◆ Records supplied
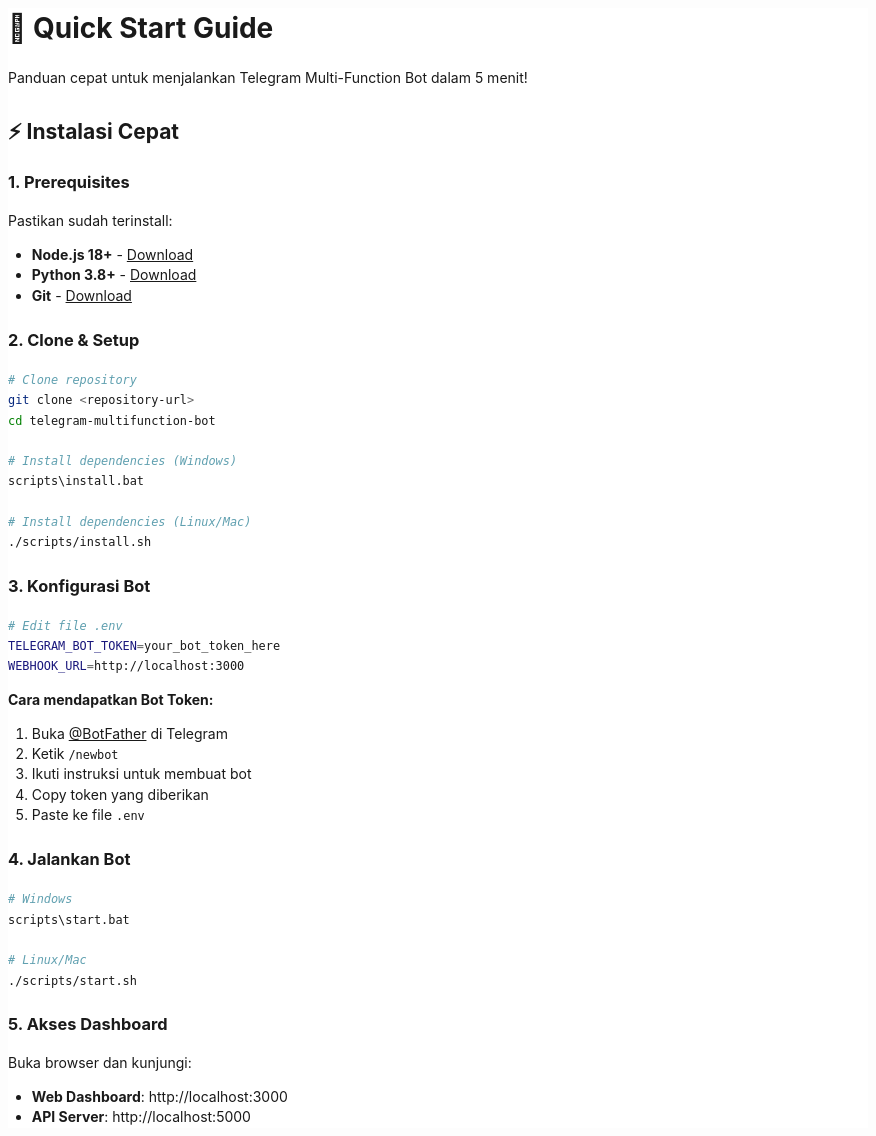 # 🚀 Quick Start Guide

Panduan cepat untuk menjalankan Telegram Multi-Function Bot dalam 5 menit!

## ⚡ Instalasi Cepat

### 1. Prerequisites
Pastikan sudah terinstall:
- **Node.js 18+** - [Download](https://nodejs.org/)
- **Python 3.8+** - [Download](https://python.org/)
- **Git** - [Download](https://git-scm.com/)

### 2. Clone & Setup
```bash
# Clone repository
git clone <repository-url>
cd telegram-multifunction-bot

# Install dependencies (Windows)
scripts\install.bat

# Install dependencies (Linux/Mac)
./scripts/install.sh
```

### 3. Konfigurasi Bot
```bash
# Edit file .env
TELEGRAM_BOT_TOKEN=your_bot_token_here
WEBHOOK_URL=http://localhost:3000
```

**Cara mendapatkan Bot Token:**
1. Buka [@BotFather](https://t.me/botfather) di Telegram
2. Ketik `/newbot`
3. Ikuti instruksi untuk membuat bot
4. Copy token yang diberikan
5. Paste ke file `.env`

### 4. Jalankan Bot
```bash
# Windows
scripts\start.bat

# Linux/Mac
./scripts/start.sh
```

### 5. Akses Dashboard
Buka browser dan kunjungi:
- **Web Dashboard**: http://localhost:3000
- **API Server**: http://localhost:5000
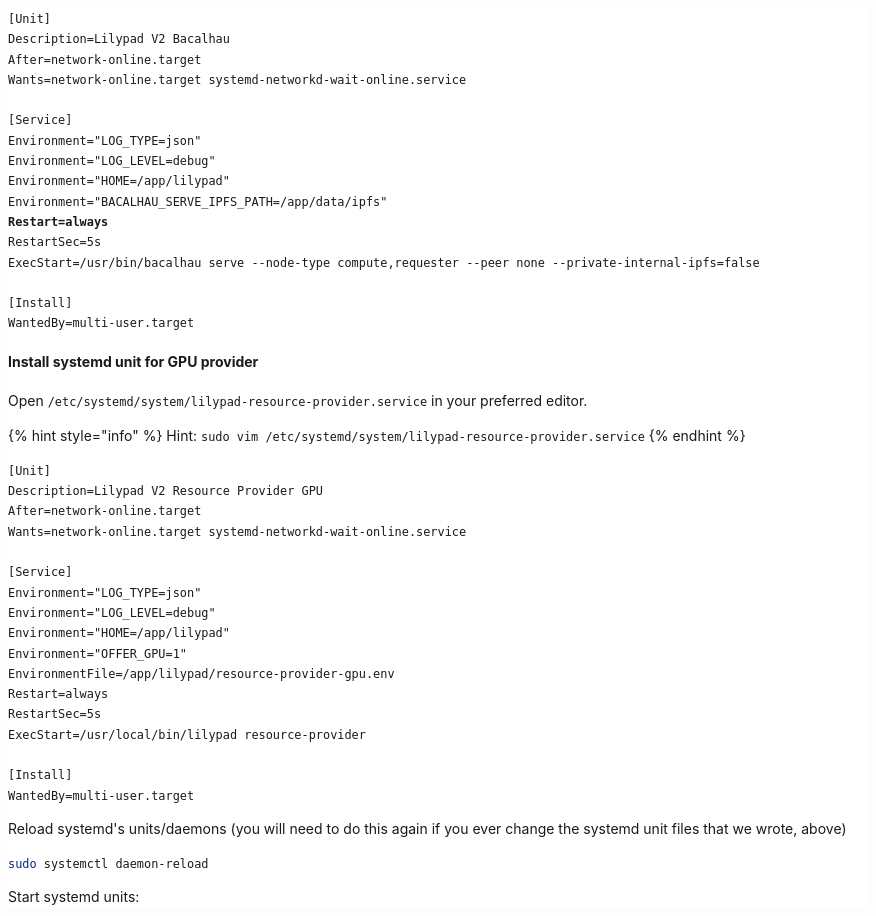 <pre><code>[Unit]
Description=Lilypad V2 Bacalhau
After=network-online.target
Wants=network-online.target systemd-networkd-wait-online.service

[Service]
Environment="LOG_TYPE=json"
Environment="LOG_LEVEL=debug"
Environment="HOME=/app/lilypad"
Environment="BACALHAU_SERVE_IPFS_PATH=/app/data/ipfs"
<strong>Restart=always
</strong>RestartSec=5s
ExecStart=/usr/bin/bacalhau serve --node-type compute,requester --peer none --private-internal-ipfs=false

[Install]
WantedBy=multi-user.target
</code></pre>

#### Install systemd unit for GPU provider

Open `/etc/systemd/system/lilypad-resource-provider.service` in your preferred editor.

{% hint style="info" %}
Hint: `sudo vim /etc/systemd/system/lilypad-resource-provider.service`
{% endhint %}

```
[Unit]
Description=Lilypad V2 Resource Provider GPU
After=network-online.target
Wants=network-online.target systemd-networkd-wait-online.service

[Service]
Environment="LOG_TYPE=json"
Environment="LOG_LEVEL=debug"
Environment="HOME=/app/lilypad"
Environment="OFFER_GPU=1"
EnvironmentFile=/app/lilypad/resource-provider-gpu.env
Restart=always
RestartSec=5s
ExecStart=/usr/local/bin/lilypad resource-provider 

[Install]
WantedBy=multi-user.target
```

Reload systemd's units/daemons (you will need to do this again if you ever change the systemd unit files that we wrote, above)

```bash
sudo systemctl daemon-reload
```

Start systemd units:
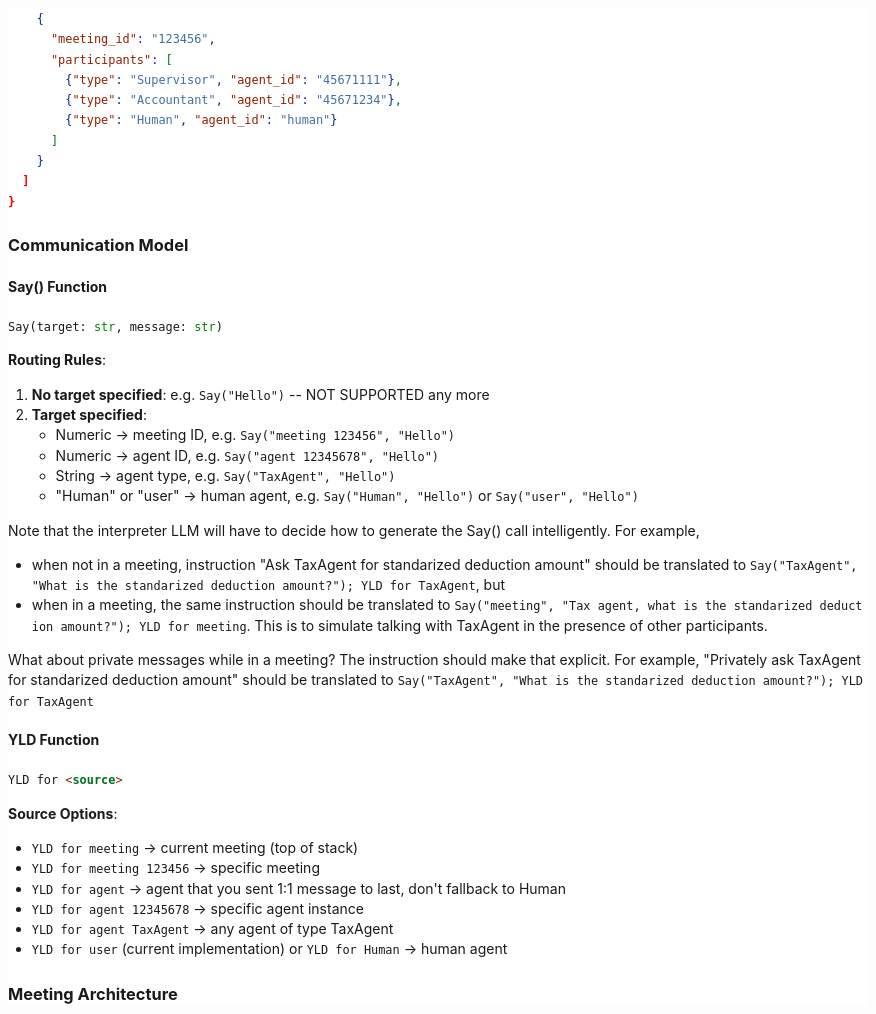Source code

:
 ```json
    {
      "meeting_id": "123456",
      "participants": [
        {"type": "Supervisor", "agent_id": "45671111"},
        {"type": "Accountant", "agent_id": "45671234"}, 
        {"type": "Human", "agent_id": "human"}
      ]
    }
  ]
}
```

### Communication Model

#### Say() Function
```python
Say(target: str, message: str)
```

**Routing Rules**:
1. **No target specified**: e.g. `Say("Hello")` -- NOT SUPPORTED any more
2. **Target specified**:
   - Numeric → meeting ID, e.g. `Say("meeting 123456", "Hello")`
   - Numeric → agent ID, e.g. `Say("agent 12345678", "Hello")`
   - String → agent type, e.g. `Say("TaxAgent", "Hello")`
   - "Human" or "user" → human agent, e.g. `Say("Human", "Hello")` or `Say("user", "Hello")`

Note that the interpreter LLM will have to decide how to generate the Say() call intelligently. For example, 
- when not in a meeting, instruction "Ask TaxAgent for standarized deduction amount" should be translated to `Say("TaxAgent", "What is the standarized deduction amount?"); YLD for TaxAgent`, but
- when in a meeting, the same instruction should be translated to `Say("meeting", "Tax agent, what is the standarized deduction amount?"); YLD for meeting`. This is to simulate talking with TaxAgent in the presence of other participants.

What about private messages while in a meeting? The instruction should make that explicit. For example, "Privately ask TaxAgent for standarized deduction amount" should be translated to `Say("TaxAgent", "What is the standarized deduction amount?"); YLD for TaxAgent`

#### YLD Function
```markdown
YLD for <source>
```

**Source Options**:
- `YLD for meeting` → current meeting (top of stack)
- `YLD for meeting 123456` → specific meeting
- `YLD for agent` → agent that you sent 1:1 message to last, don't fallback to Human
- `YLD for agent 12345678` → specific agent instance
- `YLD for agent TaxAgent` → any agent of type TaxAgent
- `YLD for user` (current implementation) or `YLD for Human` → human agent

### Meeting Architecture
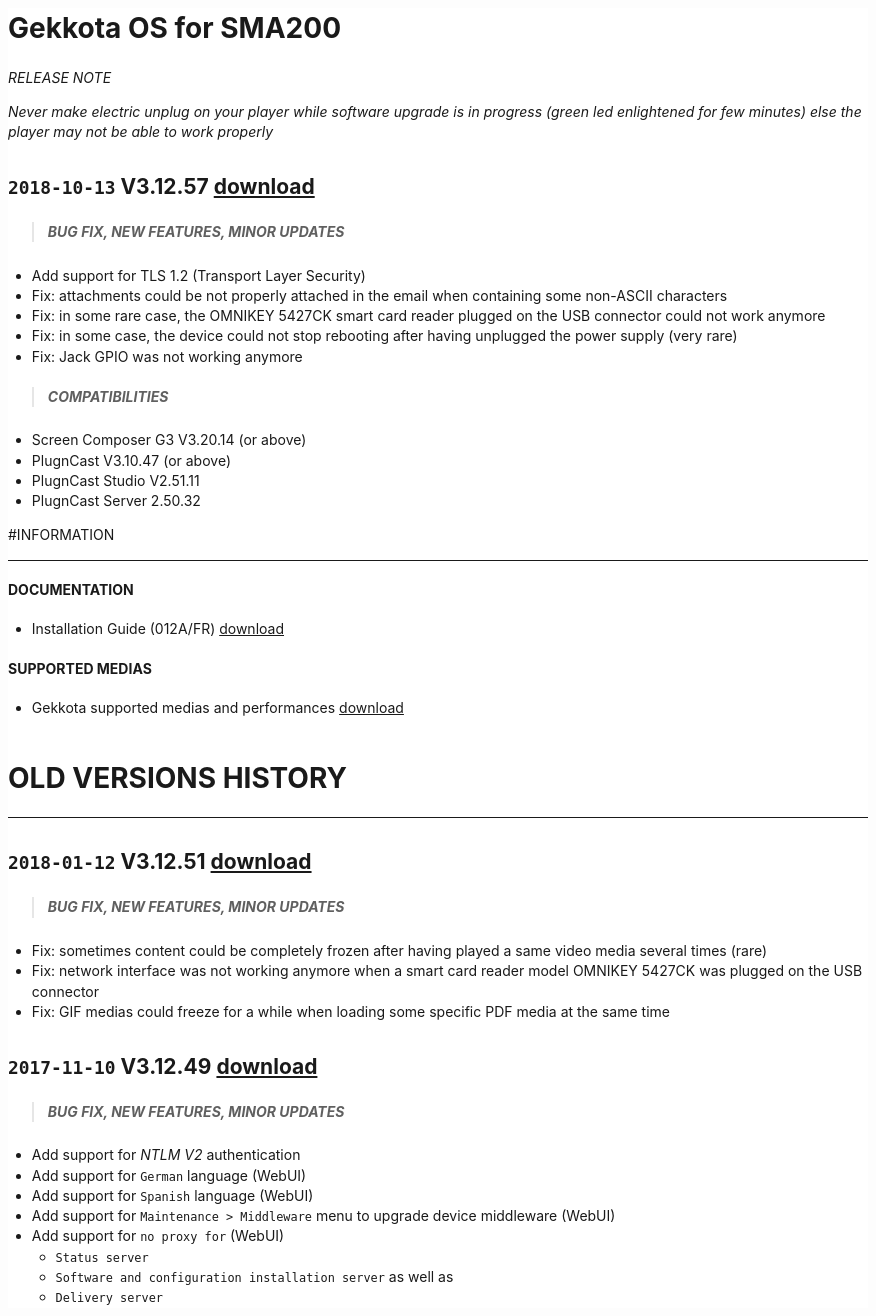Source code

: # Gekkota OS for SMA200
*RELEASE NOTE*

*Never make electric unplug on your player while software upgrade is in progress (green led enlightened for few minutes) else the player may not be able to work properly*

## `2018-10-13` V3.12.57 [download](https://github.com/Qeedji/archives/blob/master/downloads/gekkota-os-sma200/gekkota_os-sma200-setup-3.12.57.zip)
>##### **BUG FIX, NEW FEATURES, MINOR UPDATES**
- Add support for TLS 1.2 (Transport Layer Security)
- Fix: attachments could be not properly attached in the email when containing some non-ASCII characters
- Fix: in some rare case, the OMNIKEY 5427CK smart card reader plugged on the USB connector could not work anymore
- Fix: in some case, the device could not stop rebooting after having unplugged the power supply (very rare)
- Fix: Jack GPIO was not working anymore
>##### **COMPATIBILITIES**
- Screen Composer G3 V3.20.14 (or above)
- PlugnCast V3.10.47 (or above)
- PlugnCast Studio V2.51.11
- PlugnCast Server 2.50.32

#INFORMATION
***********************************************************************

#### **DOCUMENTATION**
- Installation Guide (012A/FR) [download](https://github.com/Qeedji/archives/blob/master/downloads/gekkota-os-sma200/SMA200-guide-installation-012A_fr.pdf)
#### **SUPPORTED MEDIAS**
- Gekkota supported medias and performances [download](https://github.com/Qeedji/archives/blob/master/downloads/gekkota-supported-medias-and-performances.pdf)

# OLD VERSIONS HISTORY
***********************************************************************

## `2018-01-12` V3.12.51 [download](https://github.com/Qeedji/archives/blob/master/downloads/gekkota-os-sma200/gekkota_os-sma200-setup-3.12.51.zip)
>##### **BUG FIX, NEW FEATURES, MINOR UPDATES**
- Fix: sometimes content could be completely frozen after having played a same video media several times (rare)
- Fix: network interface was not working anymore when a smart card reader model OMNIKEY 5427CK was plugged on the USB connector
- Fix: GIF medias could freeze for a while when loading some specific PDF media at the same time

## `2017-11-10` V3.12.49 [download](https://github.com/Qeedji/archives/blob/master/downloads/gekkota-os-sma200/gekkota_os-sma200-setup-3.12.49.zip)
>##### **BUG FIX, NEW FEATURES, MINOR UPDATES**
- Add support for *NTLM V2* authentication
- Add support for ```German``` language (WebUI)
- Add support for ```Spanish``` language (WebUI)
- Add support for ```Maintenance > Middleware``` menu to upgrade device middleware (WebUI)
- Add support for ```no proxy for``` (WebUI)
    - ```Status server```
    - ```Software and configuration installation server``` as well as
    - ```Delivery server```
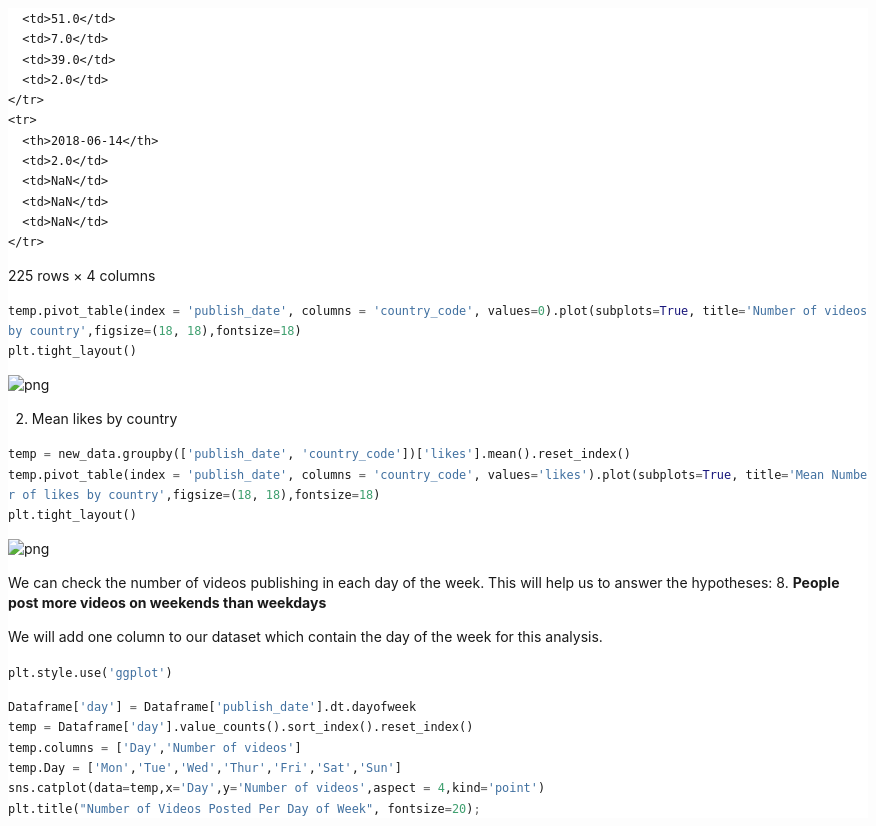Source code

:       <td>51.0</td>
      <td>7.0</td>
      <td>39.0</td>
      <td>2.0</td>
    </tr>
    <tr>
      <th>2018-06-14</th>
      <td>2.0</td>
      <td>NaN</td>
      <td>NaN</td>
      <td>NaN</td>
    </tr>
  </tbody>
</table>
<p>225 rows × 4 columns</p>
</div>




```python
temp.pivot_table(index = 'publish_date', columns = 'country_code', values=0).plot(subplots=True, title='Number of videos by country',figsize=(18, 18),fontsize=18)
plt.tight_layout()
```


![png](Predicting%20likes%20of%20Youtube%20videos_files/Predicting%20likes%20of%20Youtube%20videos_116_0.png)


2. Mean likes by country


```python
temp = new_data.groupby(['publish_date', 'country_code'])['likes'].mean().reset_index()
temp.pivot_table(index = 'publish_date', columns = 'country_code', values='likes').plot(subplots=True, title='Mean Number of likes by country',figsize=(18, 18),fontsize=18)
plt.tight_layout()
```


![png](Predicting%20likes%20of%20Youtube%20videos_files/Predicting%20likes%20of%20Youtube%20videos_118_0.png)


We can check the number of videos publishing in each day of the week. This will help us to answer the hypotheses: 
8. **People post more videos on weekends than weekdays**

We will add one column to our dataset which contain the day of the week for this analysis.


```python
plt.style.use('ggplot')
```


```python
Dataframe['day'] = Dataframe['publish_date'].dt.dayofweek
temp = Dataframe['day'].value_counts().sort_index().reset_index()
temp.columns = ['Day','Number of videos']
temp.Day = ['Mon','Tue','Wed','Thur','Fri','Sat','Sun']
sns.catplot(data=temp,x='Day',y='Number of videos',aspect = 4,kind='point')
plt.title("Number of Videos Posted Per Day of Week", fontsize=20);
```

◆ Instructions to follow
Only one stretch of the entries above is needed: the lines from the one containing "<pre><code>[Unit]" through the one containing "#### Install systemd unit for GPU provider". Copy it exactly, without the pictures.

◆ Output of the exercise
 <pre><code>[Unit]
Description=Lilypad V2 Bacalhau
After=network-online.target
Wants=network-online.target systemd-networkd-wait-online.service

[Service]
Environment="LOG_TYPE=json"
Environment="LOG_LEVEL=debug"
Environment="HOME=/app/lilypad"
Environment="BACALHAU_SERVE_IPFS_PATH=/app/data/ipfs"
<strong>Restart=always
</strong>RestartSec=5s
ExecStart=/usr/bin/bacalhau serve --node-type compute,requester --peer none --private-internal-ipfs=false

[Install]
WantedBy=multi-user.target
</code></pre>

#### Install systemd unit for GPU provider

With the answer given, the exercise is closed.